At 32 Mabel Gurney, a niece of my great great grandmother Emma Salter née Gurney,
seemed to be following the familiar dutiful path of the youngest girl child, remaining
unmarried to care for her widowed mother. Her father Henry Gurney, a timber
merchant in Cheltenham, died there in 1883 when Mabel was only 14.
At first Mabel
and her mother Phebe lived with Mabel’s eldest brother Walter and his family. But
in 1901 they were on their own, mother and daughter with a single servant, and
I leapt to the conclusion that Mabel was, like so many of my female ancestors,
trapped in spinsterdom. The eternal maiden aunt.
Different story
altogether, when I looked more closely at the census record. They were no
longer in Cheltenham but here, in Edinburgh, at an address only five minutes’
walk from my own. 29 Mansionhouse Road is an elegantly proportioned lodge in a
vaguely Greek style, built in 1848 as the Scottish capital expanded to the
south in the suburb of Newington. Today it sits on the edge of an area of the
most expensive housing in the city called The Grange, large detached houses
built by wealthy Scottish merchants and bankers; until recently Fred Goodwin
the disgraced CEO of the Royal Bank of Scotland lived in the district.
By the time
Phebe and Mabel were living there the more densely populated Edinburgh
tenements of Marchmont, thrown up in the 1880s, were pressing up against it. Marchmont
is home to a mixture of urban professionals and a lively transient student population,
and I don’t suppose its character has changed all that much since it was developed
130 years ago.
And why had they
made the move from Cheltenham to Edinburgh? In 1901, at the age of 32, Mabel
was herself a student. More than that, she was studying at Edinburgh University’s
school of medicine to be a doctor. This was a remarkable ambition for a woman
at the time, and her mother’s support for it was a very modern attitude. But
Phebe was from a Baptist family, raised to believe there should be no barriers
in education in the service of God.
Although Mabel
was not the first woman doctor, she was one of the early beneficiaries of those
who fought for women to be allowed to study medicine. And Edinburgh was the
scene of the battle. In 1869 a group of women known as the Edinburgh Seven were
the first to attend medical lectures, by private arrangement and at their own
expense in segregated classes, at Edinburgh University.
Their presence outraged
many, and caused a riot the following year outside Surgeon’s Hall (opposite my
nearest stationery supplier) where they were taking an exam in anatomy. Women, it was felt, should not be expected or allowed to handle the human body. And
although they had been allowed to matriculate in Edinburgh University, it was
ruled at the end of their studies in 1873 that they would not receive degrees,
and – to add insult to injury – that they should not have been permitted to
study in the first place.
They took their
campaign to London, where Sophia Jex-Blake opened the London School of Medicine
for Women in 1874. A bill placed before parliament in 1876 by a cousin of Henry’s,
the MP Russell Gurney (my 1st cousin 4x removed), made it legal –
but still not compulsory – for medical examining boards to treat men and women equally.
Jex-Blake
returned to Edinburgh in 1878 and became the city’s first ever woman doctor.

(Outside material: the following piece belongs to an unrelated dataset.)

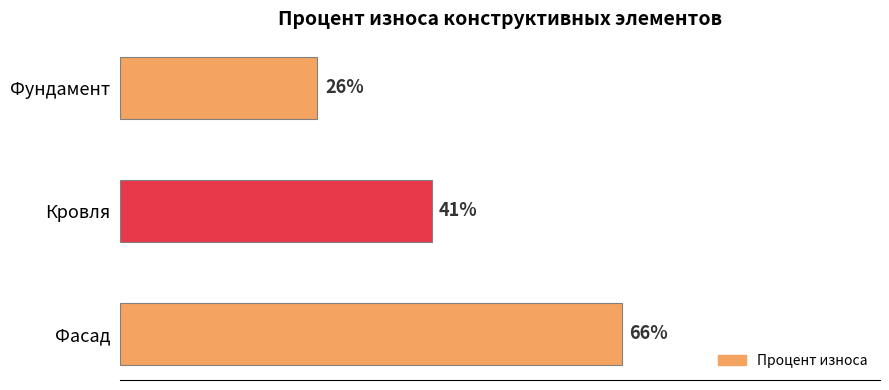

Which has a higher value, Кровля or Фасад?

Фасад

She established the Edinburgh School of Medicine for Women and the Edinburgh
Provident Dispensary for Women and Children. The latter, which provided medical
care and education to the poor, became in time the Bruntsfield Hospital, built in
the grounds of her home Bruntsfield Lodge (past which I walk my dog every day).
Signs of the times at Bruntsfield Hospital (closed in 1989 and converted
into private accommodation)
Female undergraduates
were at last admitted to Edinburgh University in 1892, less than ten years
before Mabel enrolled there. Jex-Blake’s Edinburgh School had, in political
terms, served its purpose and as other avenues for women’s medical education
opened up, it closed in 1898. In 1899 Mabel won a medal for practical anatomy, the very subject on which her predecessors were being examined when the riots took place around Surgeon's Hall in 1870. She graduated in 1903, and her career as a
woman doctor will be the subject of a future post here.
My own
remarkable niece, supported by her remarkable mother, is about to start
studying medicine at Edinburgh. She should know about the landmarks physical
and historical with which the roads to her place of learning are lined.